Stored data:
--------------------

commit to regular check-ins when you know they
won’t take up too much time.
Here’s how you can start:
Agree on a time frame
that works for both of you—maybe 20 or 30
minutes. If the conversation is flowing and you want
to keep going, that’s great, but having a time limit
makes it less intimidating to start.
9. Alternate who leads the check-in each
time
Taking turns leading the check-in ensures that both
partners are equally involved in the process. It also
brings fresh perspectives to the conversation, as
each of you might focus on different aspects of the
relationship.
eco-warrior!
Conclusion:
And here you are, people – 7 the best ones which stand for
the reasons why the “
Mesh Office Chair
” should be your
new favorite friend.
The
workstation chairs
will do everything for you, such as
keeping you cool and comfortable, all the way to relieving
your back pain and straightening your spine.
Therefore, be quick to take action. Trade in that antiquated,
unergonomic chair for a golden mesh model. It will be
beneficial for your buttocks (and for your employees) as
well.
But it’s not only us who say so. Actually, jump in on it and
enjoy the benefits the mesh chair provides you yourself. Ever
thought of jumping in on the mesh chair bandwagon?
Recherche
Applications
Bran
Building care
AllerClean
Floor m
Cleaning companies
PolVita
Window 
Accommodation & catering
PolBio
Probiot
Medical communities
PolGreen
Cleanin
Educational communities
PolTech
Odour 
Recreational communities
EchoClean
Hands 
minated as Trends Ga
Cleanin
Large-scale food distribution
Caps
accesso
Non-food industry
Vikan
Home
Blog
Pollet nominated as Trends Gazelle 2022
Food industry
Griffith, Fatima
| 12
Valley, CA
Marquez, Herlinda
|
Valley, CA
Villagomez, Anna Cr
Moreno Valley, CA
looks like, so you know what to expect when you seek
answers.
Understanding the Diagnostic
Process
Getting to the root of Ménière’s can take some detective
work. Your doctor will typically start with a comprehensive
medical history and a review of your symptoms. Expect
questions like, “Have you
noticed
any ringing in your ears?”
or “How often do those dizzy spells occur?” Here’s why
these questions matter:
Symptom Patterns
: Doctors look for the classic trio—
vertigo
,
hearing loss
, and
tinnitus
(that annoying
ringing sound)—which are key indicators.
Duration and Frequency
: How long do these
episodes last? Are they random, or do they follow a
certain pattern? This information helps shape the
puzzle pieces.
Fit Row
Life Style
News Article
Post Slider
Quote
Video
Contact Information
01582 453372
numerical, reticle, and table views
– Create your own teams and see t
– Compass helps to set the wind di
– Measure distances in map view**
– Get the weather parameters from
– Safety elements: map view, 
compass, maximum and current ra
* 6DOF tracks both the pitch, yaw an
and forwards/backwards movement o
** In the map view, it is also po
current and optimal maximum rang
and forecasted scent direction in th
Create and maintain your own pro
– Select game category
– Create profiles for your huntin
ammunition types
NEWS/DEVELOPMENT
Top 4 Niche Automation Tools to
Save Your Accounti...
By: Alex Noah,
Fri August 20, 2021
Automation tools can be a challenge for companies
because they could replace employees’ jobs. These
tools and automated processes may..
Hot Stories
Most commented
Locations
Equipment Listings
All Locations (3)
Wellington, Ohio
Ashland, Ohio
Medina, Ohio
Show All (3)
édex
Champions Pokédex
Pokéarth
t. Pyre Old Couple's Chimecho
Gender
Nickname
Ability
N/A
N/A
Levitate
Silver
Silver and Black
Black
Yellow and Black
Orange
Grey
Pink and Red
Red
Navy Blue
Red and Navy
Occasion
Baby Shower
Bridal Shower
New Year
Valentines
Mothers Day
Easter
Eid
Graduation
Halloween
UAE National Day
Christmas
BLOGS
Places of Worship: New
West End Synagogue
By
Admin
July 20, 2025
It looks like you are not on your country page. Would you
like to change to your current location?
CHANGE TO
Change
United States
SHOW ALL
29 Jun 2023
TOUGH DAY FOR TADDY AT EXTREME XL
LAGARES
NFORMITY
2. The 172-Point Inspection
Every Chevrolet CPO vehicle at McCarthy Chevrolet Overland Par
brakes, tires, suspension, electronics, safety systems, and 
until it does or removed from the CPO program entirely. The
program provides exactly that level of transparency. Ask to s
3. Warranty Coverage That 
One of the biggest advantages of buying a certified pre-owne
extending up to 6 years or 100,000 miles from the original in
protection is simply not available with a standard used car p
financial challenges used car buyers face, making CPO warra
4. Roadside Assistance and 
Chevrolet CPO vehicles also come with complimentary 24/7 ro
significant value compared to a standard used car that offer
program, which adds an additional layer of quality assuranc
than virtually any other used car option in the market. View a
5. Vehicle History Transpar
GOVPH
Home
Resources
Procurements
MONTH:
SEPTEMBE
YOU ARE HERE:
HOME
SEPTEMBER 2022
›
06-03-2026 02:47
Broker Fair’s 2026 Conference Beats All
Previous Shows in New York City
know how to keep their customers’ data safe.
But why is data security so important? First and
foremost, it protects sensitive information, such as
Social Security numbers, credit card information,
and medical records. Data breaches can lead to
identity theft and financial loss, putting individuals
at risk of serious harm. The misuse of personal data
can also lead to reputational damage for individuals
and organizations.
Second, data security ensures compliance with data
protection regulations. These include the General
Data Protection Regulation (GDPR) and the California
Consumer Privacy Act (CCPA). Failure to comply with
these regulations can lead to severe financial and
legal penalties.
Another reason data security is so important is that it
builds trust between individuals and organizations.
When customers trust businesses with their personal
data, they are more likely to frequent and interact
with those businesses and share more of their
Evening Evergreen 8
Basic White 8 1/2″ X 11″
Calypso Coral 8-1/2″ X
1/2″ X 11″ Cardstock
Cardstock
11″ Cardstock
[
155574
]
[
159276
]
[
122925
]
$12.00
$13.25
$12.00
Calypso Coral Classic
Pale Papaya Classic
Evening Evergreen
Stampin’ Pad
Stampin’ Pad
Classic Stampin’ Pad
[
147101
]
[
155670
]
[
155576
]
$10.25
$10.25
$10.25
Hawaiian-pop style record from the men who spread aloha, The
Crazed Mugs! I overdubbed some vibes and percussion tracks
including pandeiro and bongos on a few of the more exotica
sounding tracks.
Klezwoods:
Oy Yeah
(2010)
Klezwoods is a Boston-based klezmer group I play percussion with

--------------------

** Your assignment **
Word for word, copy out the data.

** Answer for the task **
commit to regular check-ins when you know they
won’t take up too much time.
Here’s how you can start:
Agree on a time frame
that works for both of you—maybe 20 or 30
minutes. If the conversation is flowing and you want
to keep going, that’s great, but having a time limit
makes it less intimidating to start.
9. Alternate who leads the check-in each
time
Taking turns leading the check-in ensures that both
partners are equally involved in the process. It also
brings fresh perspectives to the conversation, as
each of you might focus on different aspects of the
relationship.
eco-warrior!
Conclusion:
And here you are, people – 7 the best ones which stand for
the reasons why the “
Mesh Office Chair
” should be your
new favorite friend.
The
workstation chairs
will do everything for you, such as
keeping you cool and comfortable, all the way to relieving
your back pain and straightening your spine.
Therefore, be quick to take action. Trade in that antiquated,
unergonomic chair for a golden mesh model. It will be
beneficial for your buttocks (and for your employees) as
well.
But it’s not only us who say so. Actually, jump in on it and
enjoy the benefits the mesh chair provides you yourself. Ever
thought of jumping in on the mesh chair bandwagon?
Recherche
Applications
Bran
Building care
AllerClean
Floor m
Cleaning companies
PolVita
Window 
Accommodation & catering
PolBio
Probiot
Medical communities
PolGreen
Cleanin
Educational communities
PolTech
Odour 
Recreational communities
EchoClean
Hands 
minated as Trends Ga
Cleanin
Large-scale food distribution
Caps
accesso
Non-food industry
Vikan
Home
Blog
Pollet nominated as Trends Gazelle 2022
Food industry
Griffith, Fatima
| 12
Valley, CA
Marquez, Herlinda
|
Valley, CA
Villagomez, Anna Cr
Moreno Valley, CA
looks like, so you know what to expect when you seek
answers.
Understanding the Diagnostic
Process
Getting to the root of Ménière’s can take some detective
work. Your doctor will typically start with a comprehensive
medical history and a review of your symptoms. Expect
questions like, “Have you
noticed
any ringing in your ears?”
or “How often do those dizzy spells occur?” Here’s why
these questions matter:
Symptom Patterns
: Doctors look for the classic trio—
vertigo
,
hearing loss
, and
tinnitus
(that annoying
ringing sound)—which are key indicators.
Duration and Frequency
: How long do these
episodes last? Are they random, or do they follow a
certain pattern? This information helps shape the
puzzle pieces.
Fit Row
Life Style
News Article
Post Slider
Quote
Video
Contact Information
01582 453372
numerical, reticle, and table views
– Create your own teams and see t
– Compass helps to set the wind di
– Measure distances in map view**
– Get the weather parameters from
– Safety elements: map view, 
compass, maximum and current ra
* 6DOF tracks both the pitch, yaw an
and forwards/backwards movement o
** In the map view, it is also po
current and optimal maximum rang
and forecasted scent direction in th
Create and maintain your own pro
– Select game category
– Create profiles for your huntin
ammunition types
NEWS/DEVELOPMENT
Top 4 Niche Automation Tools to
Save Your Accounti...
By: Alex Noah,
Fri August 20, 2021
Automation tools can be a challenge for companies
because they could replace employees’ jobs. These
tools and automated processes may..
Hot Stories
Most commented
Locations
Equipment Listings
All Locations (3)
Wellington, Ohio
Ashland, Ohio
Medina, Ohio
Show All (3)
édex
Champions Pokédex
Pokéarth
t. Pyre Old Couple's Chimecho
Gender
Nickname
Ability
N/A
N/A
Levitate
Silver
Silver and Black
Black
Yellow and Black
Orange
Grey
Pink and Red
Red
Navy Blue
Red and Navy
Occasion
Baby Shower
Bridal Shower
New Year
Valentines
Mothers Day
Easter
Eid
Graduation
Halloween
UAE National Day
Christmas
BLOGS
Places of Worship: New
West End Synagogue
By
Admin
July 20, 2025
It looks like you are not on your country page. Would you
like to change to your current location?
CHANGE TO
Change
United States
SHOW ALL
29 Jun 2023
TOUGH DAY FOR TADDY AT EXTREME XL
LAGARES
NFORMITY
2. The 172-Point Inspection
Every Chevrolet CPO vehicle at McCarthy Chevrolet Overland Par
brakes, tires, suspension, electronics, safety systems, and 
until it does or removed from the CPO program entirely. The
program provides exactly that level of transparency. Ask to s
3. Warranty Coverage That 
One of the biggest advantages of buying a certified pre-owne
extending up to 6 years or 100,000 miles from the original in
protection is simply not available with a standard used car p
financial challenges used car buyers face, making CPO warra
4. Roadside Assistance and 
Chevrolet CPO vehicles also come with complimentary 24/7 ro
significant value compared to a standard used car that offer
program, which adds an additional layer of quality assuranc
than virtually any other used car option in the market. View a
5. Vehicle History Transpar
GOVPH
Home
Resources
Procurements
MONTH:
SEPTEMBE
YOU ARE HERE:
HOME
SEPTEMBER 2022
›
06-03-2026 02:47
Broker Fair’s 2026 Conference Beats All
Previous Shows in New York City
know how to keep their customers’ data safe.
But why is data security so important? First and
foremost, it protects sensitive information, such as
Social Security numbers, credit card information,
and medical records. Data breaches can lead to
identity theft and financial loss, putting individuals
at risk of serious harm. The misuse of personal data
can also lead to reputational damage for individuals
and organizations.
Second, data security ensures compliance with data
protection regulations. These include the General
Data Protection Regulation (GDPR) and the California
Consumer Privacy Act (CCPA). Failure to comply with
these regulations can lead to severe financial and
legal penalties.
Another reason data security is so important is that it
builds trust between individuals and organizations.
When customers trust businesses with their personal
data, they are more likely to frequent and interact
with those businesses and share more of their
Evening Evergreen 8
Basic White 8 1/2″ X 11″
Calypso Coral 8-1/2″ X
1/2″ X 11″ Cardstock
Cardstock
11″ Cardstock
[
155574
]
[
159276
]
[
122925
]
$12.00
$13.25
$12.00
Calypso Coral Classic
Pale Papaya Classic
Evening Evergreen
Stampin’ Pad
Stampin’ Pad
Classic Stampin’ Pad
[
147101
]
[
155670
]
[
155576
]
$10.25
$10.25
$10.25
Hawaiian-pop style record from the men who spread aloha, The
Crazed Mugs! I overdubbed some vibes and percussion tracks
including pandeiro and bongos on a few of the more exotica
sounding tracks.
Klezwoods:
Oy Yeah
(2010)
Klezwoods is a Boston-based klezmer group I play percussion with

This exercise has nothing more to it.